*What you need to do*.
Once you find the line containing "## Results of our Analysis", please retype it and every line after it to the end of the entries, exactly and with nothing added.

(Document images with source code)
Segment Open
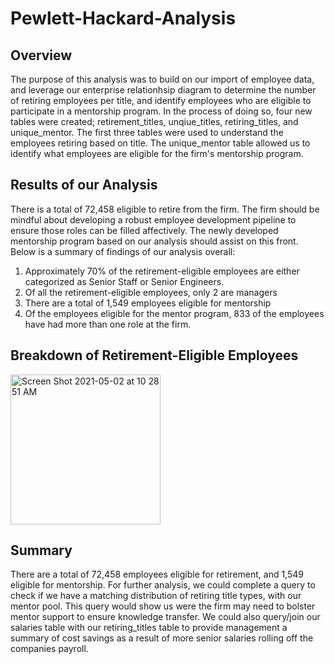 # Pewlett-Hackard-Analysis

## Overview

The purpose of this analysis was to build on our import of employee data, and leverage our enterprise relationhsip diagram to determine the number of retiring employees per title, and identify employees who are eligible to participate in a mentorship program. In the process of doing so, four new tables were created; retirement_titles, unqiue_titles, retiring_titles, and unique_mentor. The first three tables were used to understand the employees retiring based on title. The unique_mentor table allowed us to identify what employees are eligible for the firm's mentorship program.

## Results of our Analysis

There is a total of 72,458 eligible to retire from the firm. The firm should be mindful about developing a robust employee development pipeline to ensure those roles can be filled affectively. The newly developed mentorship program based on our analysis should assist on this front. Below is a summary of findings of our analysis overall:

  1) Approximately 70% of the retirement-eligible employees are either categorized as Senior Staff or Senior Engineers.
  2) Of all the retirement-eligible employees, only 2 are managers
  3) There are a total of 1,549 employees eligible for mentorship
  4) Of the employees eligible for the mentor program, 833 of the employees have had more than one role at the firm.

## Breakdown of Retirement-Eligible Employees

<img width="240" alt="Screen Shot 2021-05-02 at 10 28 51 AM" src="https://user-images.githubusercontent.com/80016496/116818490-3a9c4880-ab31-11eb-984e-d255dfafdccd.png">

## Summary

There are a total of 72,458 employees eligible for retirement, and 1,549 eligible for mentorship. For further analysis, we could complete a query to check if we have a matching distribution of retiring title types, with our mentor pool. This query would show us were the firm may need to bolster mentor support to ensure knowledge transfer. We could also query/join our salaries table with our retiring_titles table to provide management a summary of cost savings as a result of more senior salaries rolling off the companies payroll.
Segment Closed
*Written solution*.
## Results of our Analysis

There is a total of 72,458 eligible to retire from the firm. The firm should be mindful about developing a robust employee development pipeline to ensure those roles can be filled affectively. The newly developed mentorship program based on our analysis should assist on this front. Below is a summary of findings of our analysis overall:

  1) Approximately 70% of the retirement-eligible employees are either categorized as Senior Staff or Senior Engineers.
  2) Of all the retirement-eligible employees, only 2 are managers
  3) There are a total of 1,549 employees eligible for mentorship
  4) Of the employees eligible for the mentor program, 833 of the employees have had more than one role at the firm.

## Breakdown of Retirement-Eligible Employees

<img width="240" alt="Screen Shot 2021-05-02 at 10 28 51 AM" src="https://user-images.githubusercontent.com/80016496/116818490-3a9c4880-ab31-11eb-984e-d255dfafdccd.png">

## Summary

There are a total of 72,458 employees eligible for retirement, and 1,549 eligible for mentorship. For further analysis, we could complete a query to check if we have a matching distribution of retiring title types, with our mentor pool. This query would show us were the firm may need to bolster mentor support to ensure knowledge transfer. We could also query/join our salaries table with our retiring_titles table to provide management a summary of cost savings as a result of more senior salaries rolling off the companies payroll.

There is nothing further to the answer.